Filming came to a halt after a meeting with the top executives. According to Ferry, Ntando and Mkhomazi came to Eshowe to find out what went wrong.

“Mkhomazi kept saying Megan’s signature is required. Ntando said Mkhomazi was sweating bullets and he could see something wasn’t right [because] Mkhomazi claimed he had forgotten his password.”

Later it emerged there was only R13,65 in the production account for the show, which had received a R4 million budget.

Mkhomazi has been accused of embezzling the production funds and has been removed from the show. Mkhomazi tells us he understands he’s being accused of embezzling money but he denies doing so. 

“I can’t blame them [the cast and crew] because it’s what they were told. I have to take the blame because I was the producer of the show. I have to take ownership but to say I stole the money, I did no such thing.”

Ferry says cast and crew were notified by letters that a new production team would take over the show. “They also said we’d be paid on 12 June but payments didn’t happen and the new production house didn’t take over.” 

The SABC has concluded an investigation into what happened during the production of Uselwa, says spokesman Kaizer Kganyago. “We wanted to understand what happened because we’ve paid the money to the production house,” he says. “Actors demand payment from us but the SABC doesn’t pay actors. We pay production companies who pay actors.”

The embattled public broadcaster also came under fire for not giving first time producer Mkhomazi a parent production house to guide him. However, Kganyago says this was done to “grow the industry”.

“People complain we give jobs to the same people,” he says. “They say they’re not given a chance but when we do give them responsibility with confidence in them, we’re asked why they weren’t given a mentor. We were confident that they were going to do the job. Besides, it’s not like we paid them in full.They were paid the first half and the other half is still outstanding.”

But it’s little comfort for Ferry. “I have bills to pay,” she says. “I don’t know what to do. I have to ask people for money.”

To prevent similar incidents from happening, Ferry believes organisations such as the South African Guild of Actors (Saga) should fight for actor’s rights but not many actors are members of the association – including the actress herself.

“I’m no longer a member of Saga because I’m not in front of the camera half the time.”

Ferry will continue to speak up and isn’t afraid of becoming an industry outcast.
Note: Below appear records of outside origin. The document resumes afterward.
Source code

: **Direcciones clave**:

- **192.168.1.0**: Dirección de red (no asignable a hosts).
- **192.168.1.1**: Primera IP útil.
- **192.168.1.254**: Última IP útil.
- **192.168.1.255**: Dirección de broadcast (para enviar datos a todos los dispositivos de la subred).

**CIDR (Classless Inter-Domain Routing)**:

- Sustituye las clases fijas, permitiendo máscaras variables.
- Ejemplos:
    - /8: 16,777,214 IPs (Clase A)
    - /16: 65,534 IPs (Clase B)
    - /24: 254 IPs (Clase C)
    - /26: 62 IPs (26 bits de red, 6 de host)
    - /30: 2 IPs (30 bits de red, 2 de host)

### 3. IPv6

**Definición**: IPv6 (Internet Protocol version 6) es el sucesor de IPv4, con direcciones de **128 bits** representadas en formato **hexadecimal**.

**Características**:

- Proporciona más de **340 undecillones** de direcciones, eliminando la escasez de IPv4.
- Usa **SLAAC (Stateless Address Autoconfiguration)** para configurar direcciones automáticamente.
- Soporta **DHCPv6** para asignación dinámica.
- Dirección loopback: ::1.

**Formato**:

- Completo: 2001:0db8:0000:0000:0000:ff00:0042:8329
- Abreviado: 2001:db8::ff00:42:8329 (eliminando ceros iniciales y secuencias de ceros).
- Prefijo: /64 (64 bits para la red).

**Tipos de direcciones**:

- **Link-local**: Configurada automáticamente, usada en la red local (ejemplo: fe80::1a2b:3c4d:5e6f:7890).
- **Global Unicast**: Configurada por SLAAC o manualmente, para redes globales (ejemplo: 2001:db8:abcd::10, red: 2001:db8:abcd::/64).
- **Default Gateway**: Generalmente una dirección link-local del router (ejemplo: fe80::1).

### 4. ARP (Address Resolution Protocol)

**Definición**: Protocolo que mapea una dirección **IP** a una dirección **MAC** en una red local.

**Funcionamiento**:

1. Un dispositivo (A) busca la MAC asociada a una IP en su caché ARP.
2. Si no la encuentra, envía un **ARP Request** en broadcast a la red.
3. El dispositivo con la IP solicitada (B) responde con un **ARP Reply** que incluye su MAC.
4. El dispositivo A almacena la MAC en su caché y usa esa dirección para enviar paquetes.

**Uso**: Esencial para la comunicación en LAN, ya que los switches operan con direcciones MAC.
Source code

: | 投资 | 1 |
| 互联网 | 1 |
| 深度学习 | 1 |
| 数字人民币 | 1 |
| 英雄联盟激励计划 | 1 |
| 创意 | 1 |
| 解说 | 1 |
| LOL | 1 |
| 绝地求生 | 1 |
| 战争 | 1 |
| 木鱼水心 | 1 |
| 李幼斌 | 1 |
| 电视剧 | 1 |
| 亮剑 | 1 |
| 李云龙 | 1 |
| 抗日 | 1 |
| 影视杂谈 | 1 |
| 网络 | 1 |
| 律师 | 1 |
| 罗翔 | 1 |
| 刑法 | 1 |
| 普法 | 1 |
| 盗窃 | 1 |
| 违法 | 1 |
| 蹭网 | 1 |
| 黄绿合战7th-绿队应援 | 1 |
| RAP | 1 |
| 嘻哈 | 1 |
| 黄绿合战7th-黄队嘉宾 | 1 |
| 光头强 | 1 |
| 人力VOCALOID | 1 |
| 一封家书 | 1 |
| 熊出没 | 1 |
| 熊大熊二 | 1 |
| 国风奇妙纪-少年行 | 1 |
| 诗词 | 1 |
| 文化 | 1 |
“If they don’t give me jobs then it’s fine but I can’t keep quiet just because I’m scared that I won’t be cast. “This is a cycle. Someone who comes after me is going to experience the same kind of treatment and think this is how it works. No, this is not how it works.”

Despite being treated poorly the actress says she’d return to the set of Uselwa if she’s asked to.

“That’s a beautiful story and I wouldn’t mind going back as long everything is in order.”